# Oceanic Biocube 29 Lighting + Plants



## wishba (Aug 30, 2014)

Hi,
I am planning to convert my reef 29 Biocube into freshwater planted. I really like the simplicity of freshwater, and I was hoping this cube is a good way to start. However, I am wondering if the lighting is capable of rearing/ propagating very light-demanding species, such as Hemianthus callichtroides, or Baby Tears. I will be using 2x 36w 10,000K PC's.. I don't have much experience in planted aquariums, but do know they are adequate for java moss, java fern, and cryptocorynes, LPS and soft corals... 
Also, must I absolutely dose elements like iron, and inject CO2 into the system for red plants?

Any help is greatly appreciated,
wishba


----------



## HokieFish (Feb 5, 2012)

Like you are anticipating, the lighting will be one of the areas you'll need to address. Reef setups are often not in the best spectrum for freshwater plants. Antic lighting will not benefit a planted fw aquarium. I believe the bluish spectrum is in line with reef keeping (probably what your cube is loaded with), where as the planted spectrum can range from white, to yellow, to red. 10,000K may be too intense, since a lot of people find good results in the 8,000K range all the way down to 6,000k. 
If you are going to do high light, CO2 and dosing frets will be important. Aglae can become a problem if you're providing too much light and not enough fuel for your plants to grow. 
I'm sure someone will come a long with a much better set of guidelines for you, but I figured this info would get you started.


----------



## wishba (Aug 30, 2014)

HokieFish said:


> Like you are anticipating, the lighting will be one of the areas you'll need to address. Reef setups are often not in the best spectrum for freshwater plants. Antic lighting will not benefit a planted fw aquarium. I believe the bluish spectrum is in line with reef keeping (probably what your cube is loaded with), where as the planted spectrum can range from white, to yellow, to red. 10,000K may be too intense, since a lot of people find good results in the 8,000K range all the way down to 6,000k.
> If you are going to do high light, CO2 and dosing frets will be important. Aglae can become a problem if you're providing too much light and not enough fuel for your plants to grow.
> I'm sure someone will come a long with a much better set of guidelines for you, but I figured this info would get you started.

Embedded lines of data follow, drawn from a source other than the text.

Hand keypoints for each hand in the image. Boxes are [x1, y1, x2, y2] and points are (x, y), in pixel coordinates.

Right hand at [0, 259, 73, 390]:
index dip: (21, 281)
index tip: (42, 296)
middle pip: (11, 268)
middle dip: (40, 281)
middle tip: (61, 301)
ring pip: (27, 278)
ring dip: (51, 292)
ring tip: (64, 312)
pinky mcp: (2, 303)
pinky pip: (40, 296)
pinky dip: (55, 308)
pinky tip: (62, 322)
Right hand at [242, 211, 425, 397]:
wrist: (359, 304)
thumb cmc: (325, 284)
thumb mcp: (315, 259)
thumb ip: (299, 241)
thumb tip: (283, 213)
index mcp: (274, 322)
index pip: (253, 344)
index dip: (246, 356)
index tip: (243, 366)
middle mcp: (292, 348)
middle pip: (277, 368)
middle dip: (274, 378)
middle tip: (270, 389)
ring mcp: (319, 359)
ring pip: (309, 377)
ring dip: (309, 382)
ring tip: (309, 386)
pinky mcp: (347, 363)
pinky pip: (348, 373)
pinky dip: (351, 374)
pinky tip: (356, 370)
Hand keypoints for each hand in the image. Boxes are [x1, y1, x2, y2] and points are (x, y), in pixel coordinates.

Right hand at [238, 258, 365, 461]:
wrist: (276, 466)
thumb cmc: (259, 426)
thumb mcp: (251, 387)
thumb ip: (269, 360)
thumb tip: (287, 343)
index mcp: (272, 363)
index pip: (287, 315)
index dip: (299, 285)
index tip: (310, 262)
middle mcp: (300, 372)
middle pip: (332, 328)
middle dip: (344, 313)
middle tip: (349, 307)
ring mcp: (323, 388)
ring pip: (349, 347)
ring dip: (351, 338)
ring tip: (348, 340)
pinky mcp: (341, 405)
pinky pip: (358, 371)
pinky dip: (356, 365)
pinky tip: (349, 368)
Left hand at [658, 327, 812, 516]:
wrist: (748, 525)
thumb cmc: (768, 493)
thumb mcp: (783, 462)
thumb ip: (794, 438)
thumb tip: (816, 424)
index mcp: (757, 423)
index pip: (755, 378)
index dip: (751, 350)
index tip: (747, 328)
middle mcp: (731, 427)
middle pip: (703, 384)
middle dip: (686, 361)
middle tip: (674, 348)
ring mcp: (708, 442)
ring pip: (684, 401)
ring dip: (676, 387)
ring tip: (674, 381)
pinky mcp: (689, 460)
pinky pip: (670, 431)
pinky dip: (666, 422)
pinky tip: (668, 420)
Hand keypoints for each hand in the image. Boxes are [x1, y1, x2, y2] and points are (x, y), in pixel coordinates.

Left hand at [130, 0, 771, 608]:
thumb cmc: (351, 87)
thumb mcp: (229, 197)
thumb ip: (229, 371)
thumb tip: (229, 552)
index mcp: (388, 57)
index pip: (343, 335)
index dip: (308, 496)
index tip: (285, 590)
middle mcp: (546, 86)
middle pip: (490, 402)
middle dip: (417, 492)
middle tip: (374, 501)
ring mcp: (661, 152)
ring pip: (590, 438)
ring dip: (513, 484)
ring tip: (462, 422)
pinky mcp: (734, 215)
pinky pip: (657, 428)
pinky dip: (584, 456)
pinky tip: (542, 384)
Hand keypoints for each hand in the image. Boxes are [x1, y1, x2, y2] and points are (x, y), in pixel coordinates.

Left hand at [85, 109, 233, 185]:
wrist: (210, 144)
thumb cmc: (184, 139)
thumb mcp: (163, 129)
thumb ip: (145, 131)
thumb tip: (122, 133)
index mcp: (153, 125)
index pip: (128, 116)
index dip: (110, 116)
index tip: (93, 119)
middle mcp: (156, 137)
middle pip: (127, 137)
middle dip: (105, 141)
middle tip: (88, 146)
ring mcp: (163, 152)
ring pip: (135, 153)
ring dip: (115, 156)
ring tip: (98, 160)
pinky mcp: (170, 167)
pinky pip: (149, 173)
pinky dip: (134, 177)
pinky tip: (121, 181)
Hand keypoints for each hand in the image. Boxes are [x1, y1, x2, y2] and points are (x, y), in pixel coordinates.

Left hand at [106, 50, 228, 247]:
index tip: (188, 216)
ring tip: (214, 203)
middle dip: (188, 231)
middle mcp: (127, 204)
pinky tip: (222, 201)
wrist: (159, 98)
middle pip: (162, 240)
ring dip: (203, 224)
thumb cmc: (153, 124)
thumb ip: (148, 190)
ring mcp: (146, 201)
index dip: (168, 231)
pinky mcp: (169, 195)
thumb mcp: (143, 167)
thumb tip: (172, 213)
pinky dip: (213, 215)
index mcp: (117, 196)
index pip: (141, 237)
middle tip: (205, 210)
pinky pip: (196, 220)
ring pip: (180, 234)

Thanks, HokieFish. I guess the 10,000K bulbs would be too crisp white for a planted. I would also like to know if my PC's would be adequate for demanding plants.
|wishba


----------



## KFryman (Sep 4, 2012)

Japanese aquascapers usually use 10k spectrum for their iwagumi style setups. I think that you could do a 50/50 mix with one 10k and a 6500k bulb. The 50/50 would also make blues pop a bit more if you are planning on having fish with blue on them. I would just aim for something around the 6500-7000k mark for best lighting efficiency.


----------



## wishba (Aug 30, 2014)

Thanks everyone for the help and advice. 
I am wondering how I can install a CO2 system for the biocube, since there are no edges or rim to tighten the regulator on... or can I put in sump?? 
wisdhba


----------



## FatherLandDescendant (Jul 24, 2014)

wishba said:


> I would also like to know if my PC's would be adequate for demanding plants.
> |wishba


I use a PC fixture and it seems to work just fine. I have a 6700k 93w bulb on my 40 breeder. Not a lot of people use them I've found out, but a few of us doroud:


----------